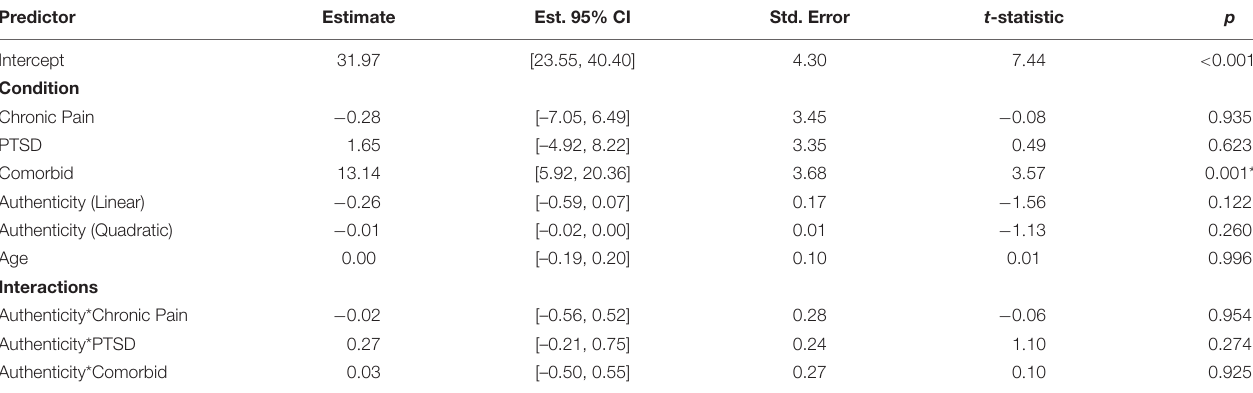
TABLE 4 | Regression estimates – CV-19 Impact.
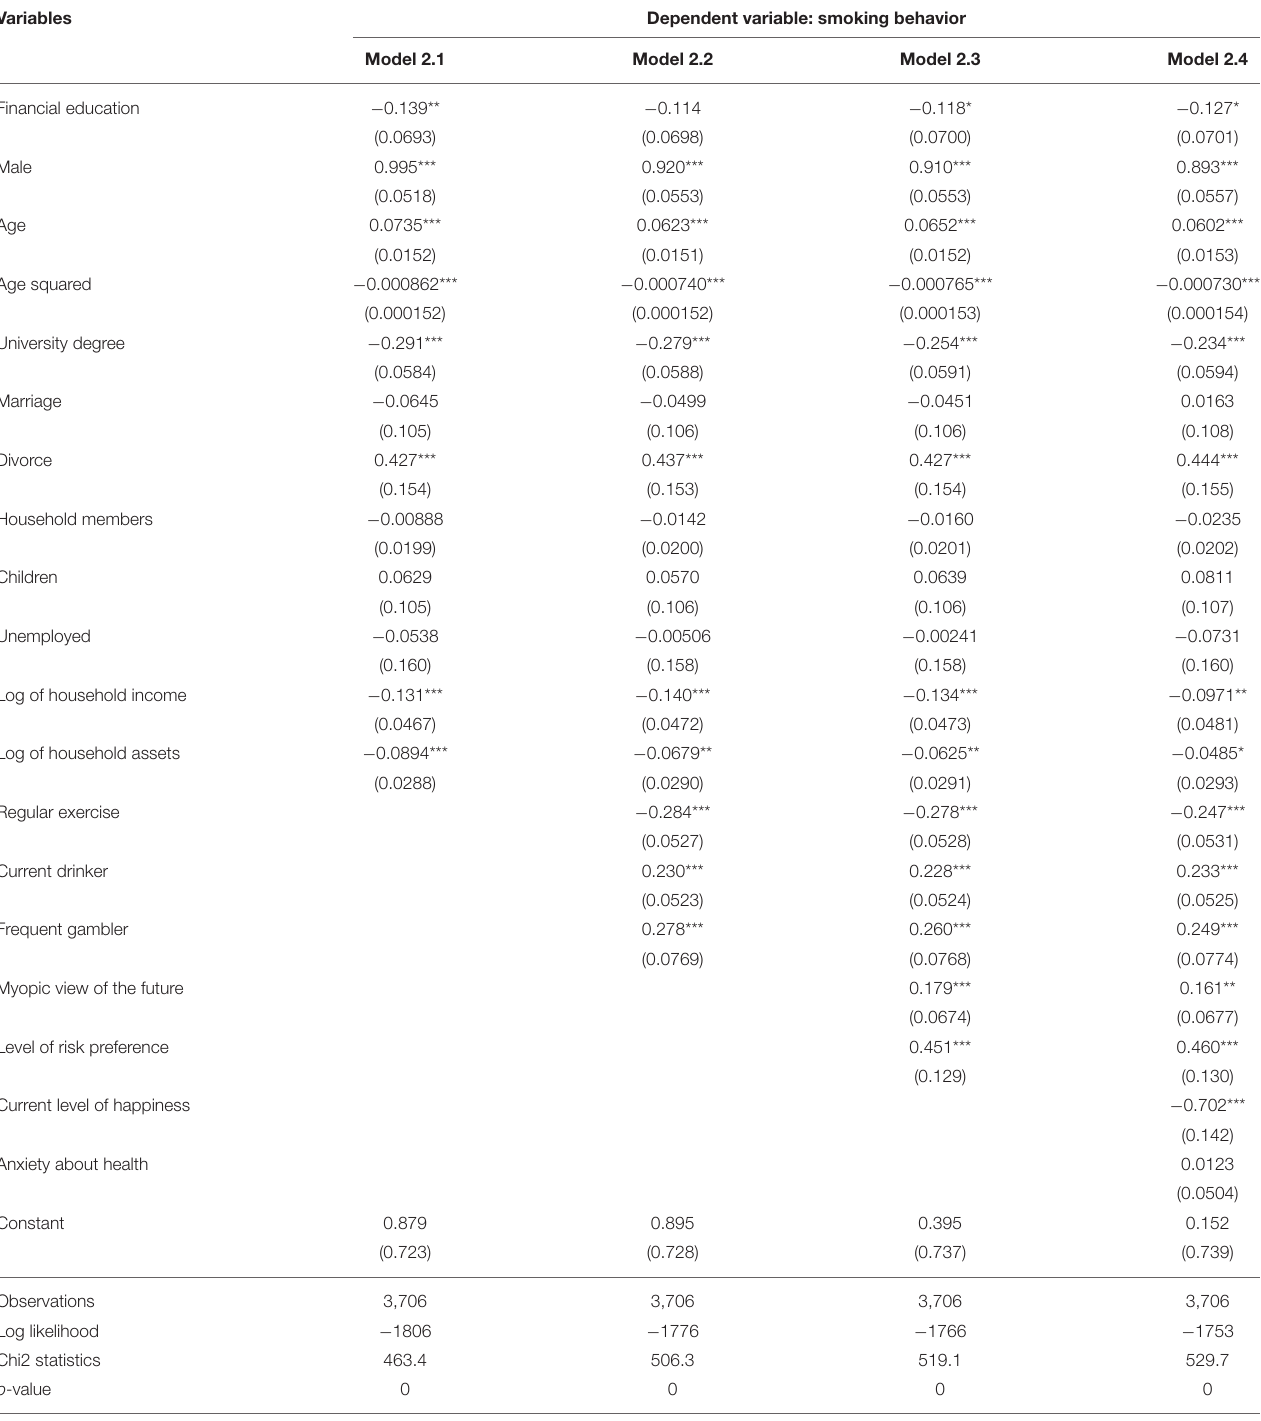
TABLE 7 | Probit model regression results, financial education as the main explanatory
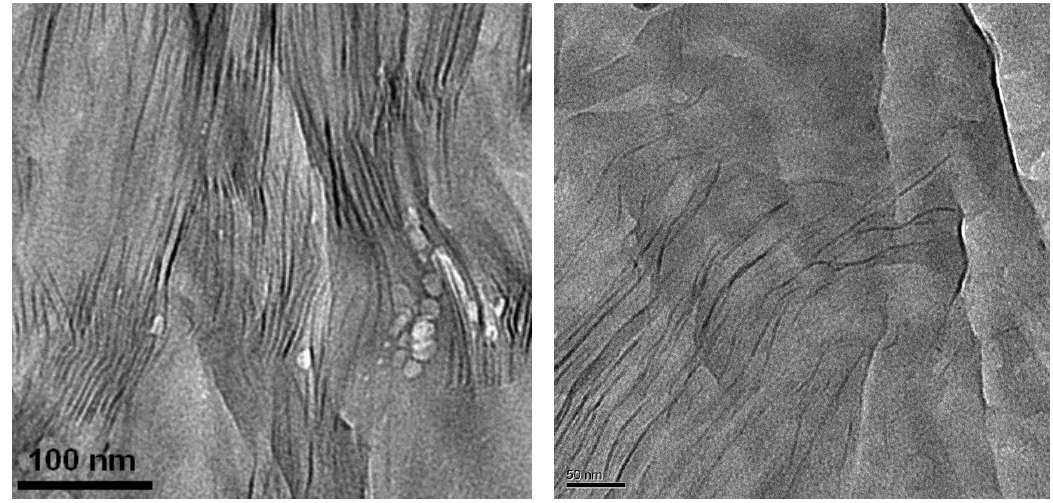
Figure 5: TEM image of PA6/OMMT nanocomposite (3.5 wt.%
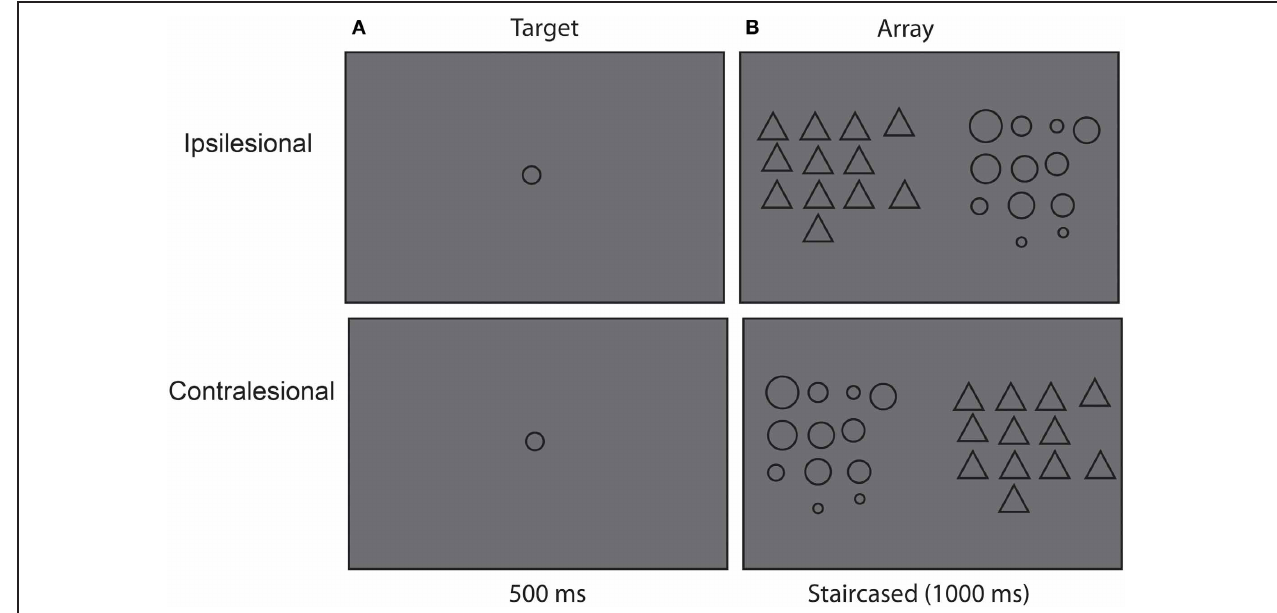
FIGURE 2 | Experimental procedure. (A) First patients viewed a target circle and were asked to remember its size. (B) Next, patients viewed a display of 12 circles and distractor triangles. The position of the circles and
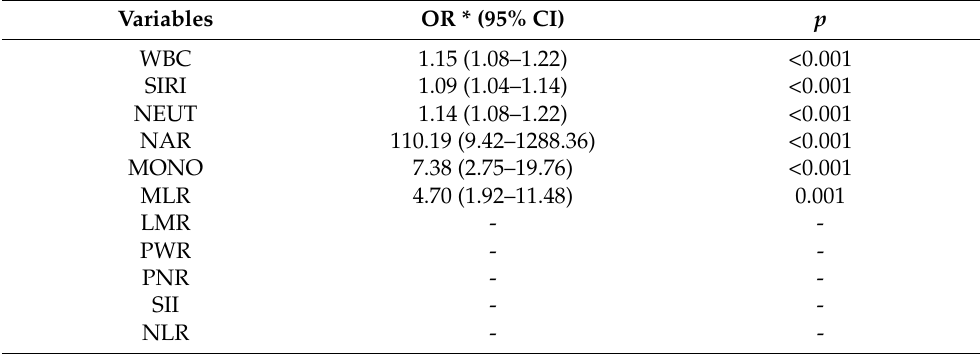
Table 2. Multivariate analysis results of inflammatory biomarkers after adjusting for age, hy- pertension, WFNS grade 4–5, mFS grade 3–4, a Graeb score of 5–12, acute hydrocephalus, and treatment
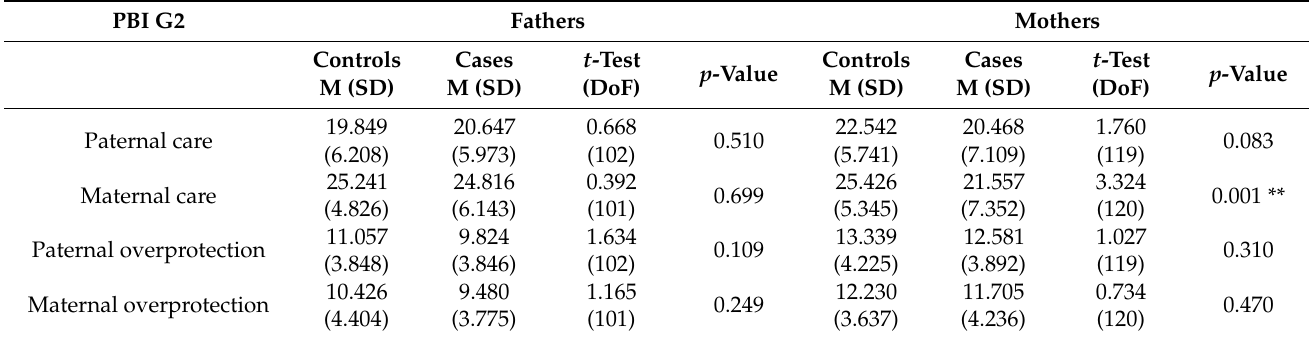
Table 5. The t -test G1 controls vs. cases.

• _TASK STATEMENT_
Look through the entries, and return every line that the word "results" appears in.

• _WRITTEN RESPONSE_
TABLE 7 | Probit model regression results, financial education as the main explanatory
Table 2. Multivariate analysis results of inflammatory biomarkers after adjusting for age, hy- pertension, WFNS grade 4–5, mFS grade 3–4, a Graeb score of 5–12, acute hydrocephalus, and treatment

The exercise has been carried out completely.